• [Task item]: Please copy each line of the records below that holds the word "الذي".

• [Data excerpts]:

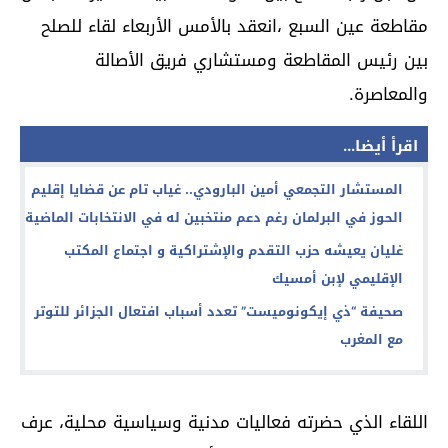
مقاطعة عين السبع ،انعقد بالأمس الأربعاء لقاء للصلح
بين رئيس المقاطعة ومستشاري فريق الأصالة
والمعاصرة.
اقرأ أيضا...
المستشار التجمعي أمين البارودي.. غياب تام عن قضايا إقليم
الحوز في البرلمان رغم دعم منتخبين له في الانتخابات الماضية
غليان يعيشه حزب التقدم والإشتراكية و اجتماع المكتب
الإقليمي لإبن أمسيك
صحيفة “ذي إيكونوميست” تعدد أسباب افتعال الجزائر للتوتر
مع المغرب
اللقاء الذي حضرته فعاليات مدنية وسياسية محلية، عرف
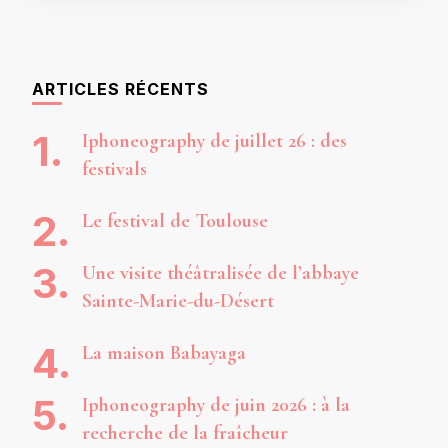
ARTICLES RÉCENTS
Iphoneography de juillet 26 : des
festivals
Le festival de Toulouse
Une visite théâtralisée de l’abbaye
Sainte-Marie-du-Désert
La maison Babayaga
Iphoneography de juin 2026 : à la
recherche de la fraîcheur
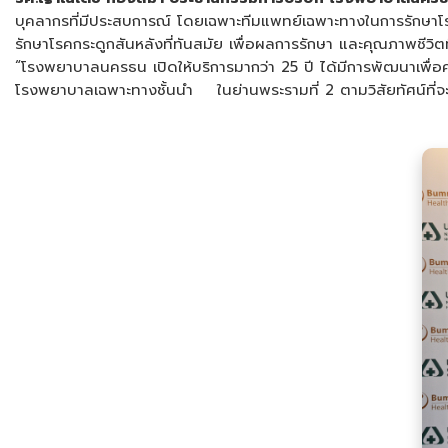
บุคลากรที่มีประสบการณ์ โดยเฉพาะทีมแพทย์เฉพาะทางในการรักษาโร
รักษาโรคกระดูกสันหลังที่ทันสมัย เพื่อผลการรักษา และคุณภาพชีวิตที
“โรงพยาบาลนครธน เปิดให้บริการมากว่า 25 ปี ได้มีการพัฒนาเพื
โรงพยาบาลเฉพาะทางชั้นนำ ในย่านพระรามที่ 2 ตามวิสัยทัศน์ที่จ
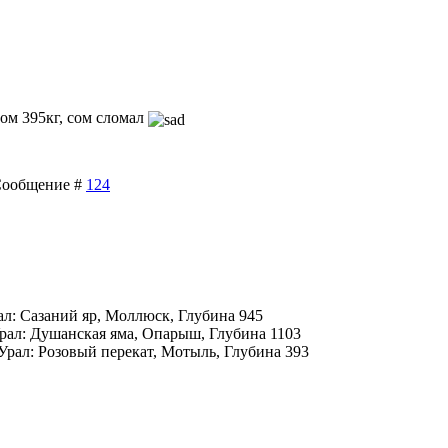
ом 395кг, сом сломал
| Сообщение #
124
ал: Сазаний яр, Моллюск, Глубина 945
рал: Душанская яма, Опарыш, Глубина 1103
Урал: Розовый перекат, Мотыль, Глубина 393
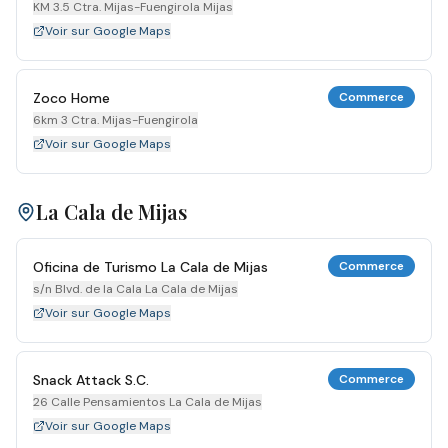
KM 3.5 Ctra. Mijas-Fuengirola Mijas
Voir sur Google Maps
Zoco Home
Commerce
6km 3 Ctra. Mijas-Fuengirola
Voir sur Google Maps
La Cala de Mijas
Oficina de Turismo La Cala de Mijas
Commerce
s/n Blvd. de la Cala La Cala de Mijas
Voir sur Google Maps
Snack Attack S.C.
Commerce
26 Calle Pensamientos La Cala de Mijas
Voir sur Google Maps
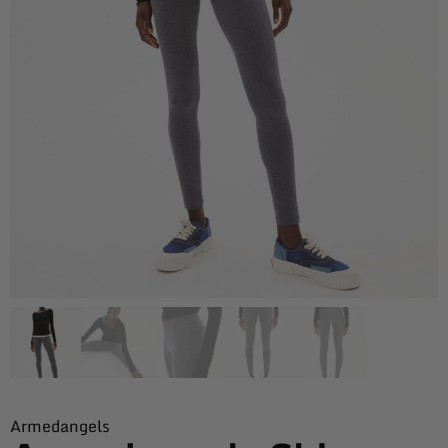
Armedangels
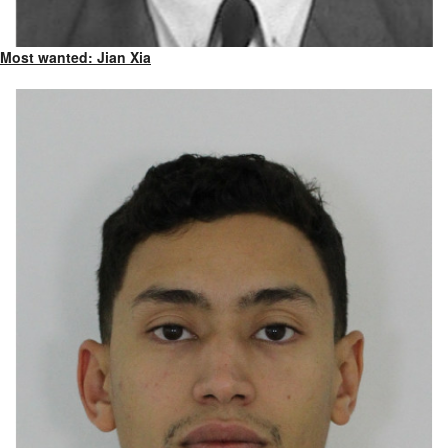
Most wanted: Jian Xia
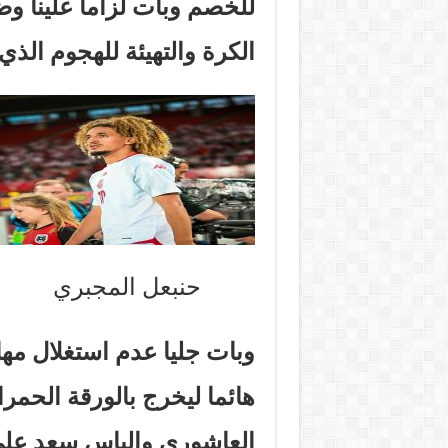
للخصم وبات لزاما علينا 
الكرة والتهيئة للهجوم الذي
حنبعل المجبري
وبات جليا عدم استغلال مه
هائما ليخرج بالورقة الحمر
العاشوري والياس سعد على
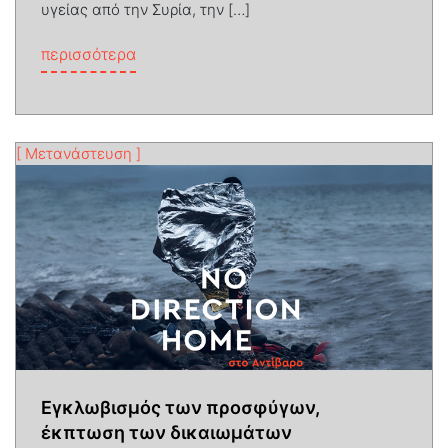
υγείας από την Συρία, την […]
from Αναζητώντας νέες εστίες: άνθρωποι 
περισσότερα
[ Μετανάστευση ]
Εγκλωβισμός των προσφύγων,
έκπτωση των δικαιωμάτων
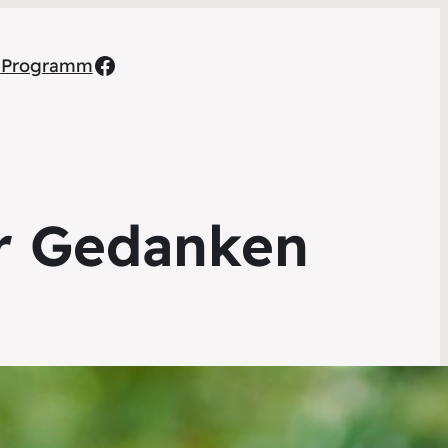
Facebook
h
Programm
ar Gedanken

• [Response area]:
اللقاء الذي حضرته فعاليات مدنية وسياسية محلية، عرف
الكرة والتهيئة للهجوم الذي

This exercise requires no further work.